SLO Status API & Cortex bug fixes e2e

rancher / opni

Multi Cluster Observability with AIOps

https://opni.io

Apache License 2.0

338 stars 53 forks source link

SLO Status API & Cortex bug fixes e2e #363

Closed alexandreLamarre closed 2 years ago

alexandreLamarre commented 2 years ago

Create an API that queries the status of an SLO, and returns one of :

No data - grey (no incoming data for the SLO)
Ok - green (within budget)
Warning - orange (current burn rate suggests we are consuming too much of the remaining budget)
Breaching - red (no longer within budget for the current period)
InternalError - black (only in very rare bad cases)

based on the recording rule data / rule metadata / rule alert created from SLOs API

alexandreLamarre commented 2 years ago

After fixing the cortex query syntax and unmarshalling for the SLO Status API, there is no HTTP response/latency data to measure for the prometheus server (because cortex uses remotewrite).

Doesn't seem like a metric definition issue, so I am doing some local testing to see if I can add some configuration scrape targets for a dummy application that will export HTTP response/latency data.

alexandreLamarre commented 2 years ago

I added the uuid of the SLO objects as a prometheus label to all the generated recording, metadata & alerting rules, so we can better aggregate them individually & unify the way we track IDs for SLOs.

However cortex returns 0 data for all queries made against the recording rules, so I'm gonna have to spend a day/afternoon in the debugger, debugging cortex itself. (Since the recording rules show as loaded & active in the cortex ruler & the metrics exist but the result is somehow 0???)

alexandreLamarre commented 2 years ago

Looks like SLO status returning no data was a "bug" of the test environment & narrowed down my user story

alexandreLamarre commented 2 years ago

Since SLO Status API seemed to be working fine in the kubernetes e2e setting, I've started working on e2e tests for SLOs

alexandreLamarre commented 2 years ago

e2e Blocked by agents not being able to be bootstrapped :

error during bootstrap: auth request failed: rpc error: code = Unavailable desc = capability "metrics" cannot be installed: rpc error: code = Unavailable desc = connection error: desc = "transport: error while dialing: dial unix /tmp/plugin1214421444: connect: connection refused"[

Edit : Joe found the issue and is working on a fix. Restarting the manager pod should fix it on my cluster

alexandreLamarre commented 2 years ago

Upon further debugging in the test environment, there are two possibilities :

mock instrumentation server needs to explicitly export its own job name
cortex query for a rule is broken

alexandreLamarre commented 2 years ago

If a cluster gets disconnected, SLO still query the cluster, because LoadRules isn't causing an error in the SLO create API.

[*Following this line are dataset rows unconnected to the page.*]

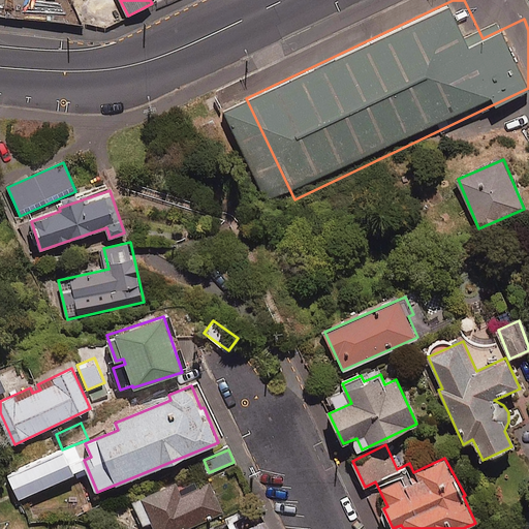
[(73,473),(63,452),(8,476),(19,498),(73,473)]
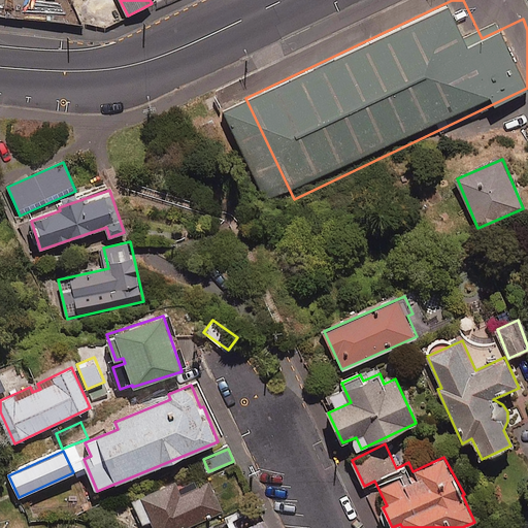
[(143,525),(153,521),(155,527),(183,527),(223,510),(209,482),(179,495),(174,484),(133,502),(143,525)]
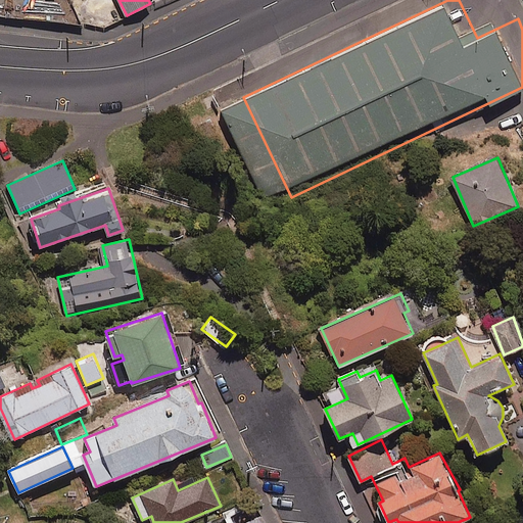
[(269,522),(263,510),(234,522),(269,522)]
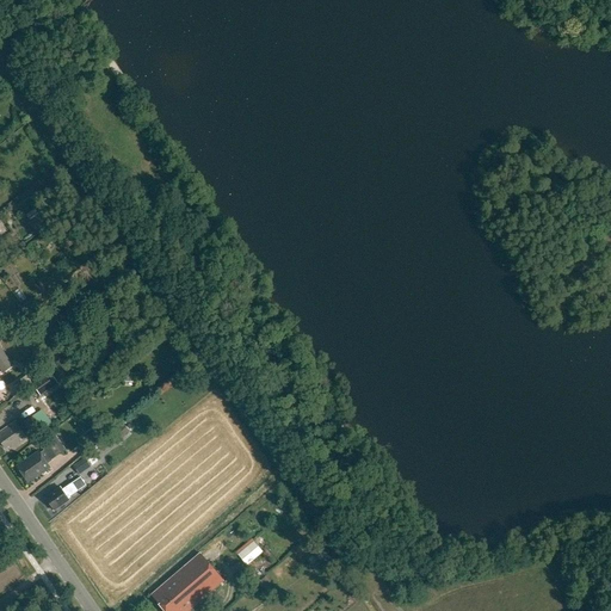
[(0,372),(1,375),(12,368),(0,349),(0,372)]
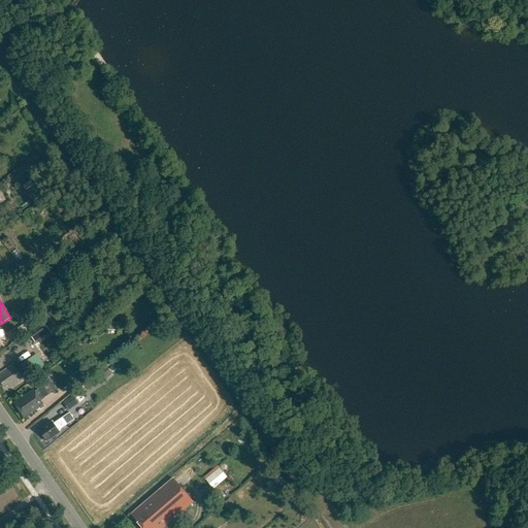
[(54,314),(46,319),(52,326),(59,321),(54,314)]
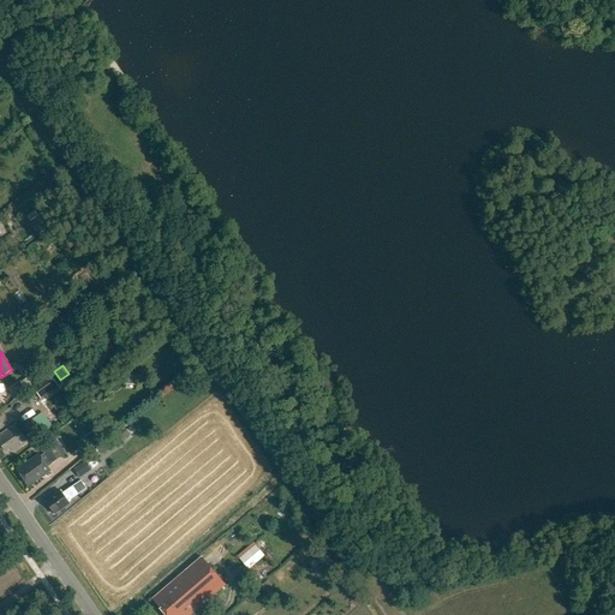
[(49,376),(31,388),(40,400),(58,388),(49,376)]
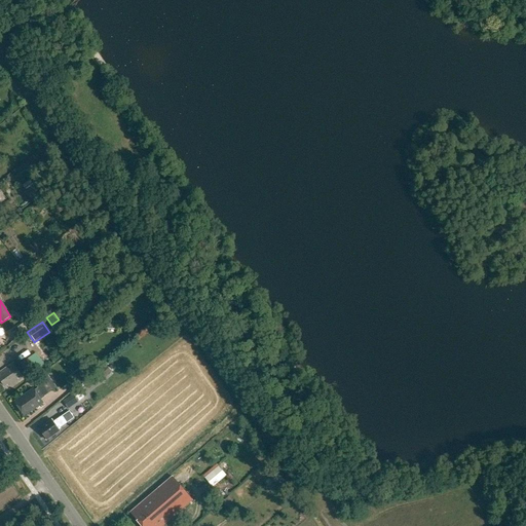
[(35,370),(28,360),(15,368),(13,364),(0,372),(0,381),(4,387),(7,386),(8,388),(24,379),(21,373),(26,370),(28,374),(35,370)]
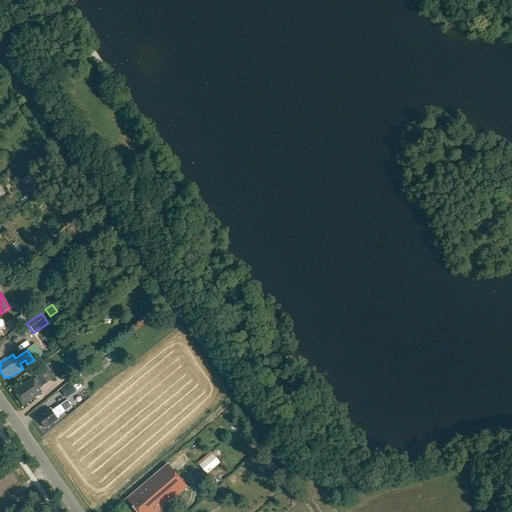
[(93,365),(98,371),(108,362),(103,356),(93,365)]
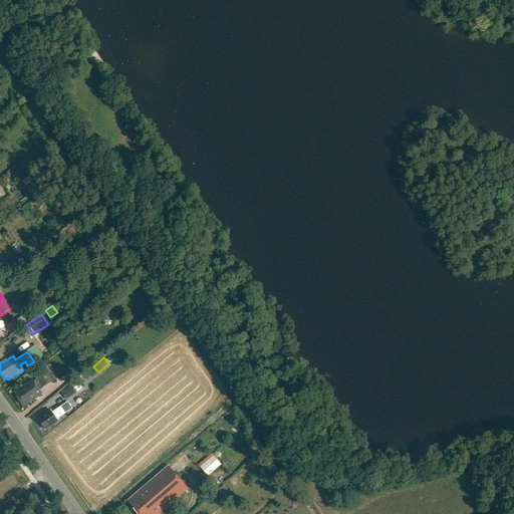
[(81,362),(70,370),(76,377),(87,368),(81,362)]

alexandreLamarre commented 2 years ago

There are two things going wrong:

cortex is refusing all rule applications when deployed in its microservice form (any POST api call for /api/v1/rules/{namespace} returns a 404 page not found)
service discovery backend is turning out to be pretty nearly impossible to tune to any degree of consistency, so it will probably not be very usable

alexandreLamarre commented 2 years ago

Fixed application of recording rules in opni kubernetes deployments

alexandreLamarre commented 2 years ago

Service discovery backend is completely busted

alexandreLamarre commented 2 years ago

prometheus agent scrapers are totally busted and keep timeing out

alexandreLamarre commented 2 years ago

Blocked on waitctx. testenv context, prometheus agent scraper timeout, cortex metadata api, cortex recording rule empty vector, as opposed to result from the raw recording rule query.